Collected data

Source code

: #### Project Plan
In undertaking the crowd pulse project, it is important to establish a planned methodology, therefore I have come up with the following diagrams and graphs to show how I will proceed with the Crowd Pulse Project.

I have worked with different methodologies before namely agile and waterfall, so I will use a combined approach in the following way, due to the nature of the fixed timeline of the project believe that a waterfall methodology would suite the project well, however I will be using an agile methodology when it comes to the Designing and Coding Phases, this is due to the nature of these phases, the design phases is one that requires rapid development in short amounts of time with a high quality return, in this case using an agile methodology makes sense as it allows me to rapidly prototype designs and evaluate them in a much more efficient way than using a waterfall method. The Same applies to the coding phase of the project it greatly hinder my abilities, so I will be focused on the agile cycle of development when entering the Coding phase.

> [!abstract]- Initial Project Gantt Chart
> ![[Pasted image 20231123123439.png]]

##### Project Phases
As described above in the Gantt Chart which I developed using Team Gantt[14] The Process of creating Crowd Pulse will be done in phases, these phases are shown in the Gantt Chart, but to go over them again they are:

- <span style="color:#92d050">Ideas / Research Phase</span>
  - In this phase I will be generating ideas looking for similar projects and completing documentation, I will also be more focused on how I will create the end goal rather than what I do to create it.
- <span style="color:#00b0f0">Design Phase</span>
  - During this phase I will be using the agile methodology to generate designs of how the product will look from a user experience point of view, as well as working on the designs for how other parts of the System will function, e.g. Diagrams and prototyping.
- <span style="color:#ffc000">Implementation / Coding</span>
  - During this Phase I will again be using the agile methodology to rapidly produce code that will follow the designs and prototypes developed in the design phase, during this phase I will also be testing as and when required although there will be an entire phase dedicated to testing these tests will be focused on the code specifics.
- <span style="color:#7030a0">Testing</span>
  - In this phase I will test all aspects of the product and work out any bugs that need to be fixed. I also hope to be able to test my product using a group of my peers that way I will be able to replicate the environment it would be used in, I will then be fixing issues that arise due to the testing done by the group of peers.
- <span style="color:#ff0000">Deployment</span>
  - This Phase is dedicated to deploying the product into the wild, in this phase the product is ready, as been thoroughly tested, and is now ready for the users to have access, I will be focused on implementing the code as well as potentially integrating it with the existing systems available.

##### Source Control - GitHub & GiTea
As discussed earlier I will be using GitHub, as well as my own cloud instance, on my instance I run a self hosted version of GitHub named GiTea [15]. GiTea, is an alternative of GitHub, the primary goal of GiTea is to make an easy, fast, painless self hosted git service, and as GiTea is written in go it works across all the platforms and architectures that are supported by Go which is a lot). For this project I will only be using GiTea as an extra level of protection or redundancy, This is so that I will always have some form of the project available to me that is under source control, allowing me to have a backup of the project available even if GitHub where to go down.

**Task to carry out:**
Reproduce the rows above, substituting "Gitea" for each occurrence of "GiTea" and keeping everything else unchanged.

**Solution:**
Source code

: #### Project Plan
In undertaking the crowd pulse project, it is important to establish a planned methodology, therefore I have come up with the following diagrams and graphs to show how I will proceed with the Crowd Pulse Project.

I have worked with different methodologies before namely agile and waterfall, so I will use a combined approach in the following way, due to the nature of the fixed timeline of the project believe that a waterfall methodology would suite the project well, however I will be using an agile methodology when it comes to the Designing and Coding Phases, this is due to the nature of these phases, the design phases is one that requires rapid development in short amounts of time with a high quality return, in this case using an agile methodology makes sense as it allows me to rapidly prototype designs and evaluate them in a much more efficient way than using a waterfall method. The Same applies to the coding phase of the project it greatly hinder my abilities, so I will be focused on the agile cycle of development when entering the Coding phase.

> [!abstract]- Initial Project Gantt Chart
> ![[Pasted image 20231123123439.png]]

##### Project Phases
As described above in the Gantt Chart which I developed using Team Gantt[14] The Process of creating Crowd Pulse will be done in phases, these phases are shown in the Gantt Chart, but to go over them again they are:

- <span style="color:#92d050">Ideas / Research Phase</span>
  - In this phase I will be generating ideas looking for similar projects and completing documentation, I will also be more focused on how I will create the end goal rather than what I do to create it.
- <span style="color:#00b0f0">Design Phase</span>
  - During this phase I will be using the agile methodology to generate designs of how the product will look from a user experience point of view, as well as working on the designs for how other parts of the System will function, e.g. Diagrams and prototyping.
- <span style="color:#ffc000">Implementation / Coding</span>
  - During this Phase I will again be using the agile methodology to rapidly produce code that will follow the designs and prototypes developed in the design phase, during this phase I will also be testing as and when required although there will be an entire phase dedicated to testing these tests will be focused on the code specifics.
- <span style="color:#7030a0">Testing</span>
  - In this phase I will test all aspects of the product and work out any bugs that need to be fixed. I also hope to be able to test my product using a group of my peers that way I will be able to replicate the environment it would be used in, I will then be fixing issues that arise due to the testing done by the group of peers.
- <span style="color:#ff0000">Deployment</span>
  - This Phase is dedicated to deploying the product into the wild, in this phase the product is ready, as been thoroughly tested, and is now ready for the users to have access, I will be focused on implementing the code as well as potentially integrating it with the existing systems available.

##### Source Control - GitHub & Gitea
As discussed earlier I will be using GitHub, as well as my own cloud instance, on my instance I run a self hosted version of GitHub named Gitea [15]. Gitea, is an alternative of GitHub, the primary goal of Gitea is to make an easy, fast, painless self hosted git service, and as Gitea is written in go it works across all the platforms and architectures that are supported by Go which is a lot). For this project I will only be using Gitea as an extra level of protection or redundancy, This is so that I will always have some form of the project available to me that is under source control, allowing me to have a backup of the project available even if GitHub where to go down.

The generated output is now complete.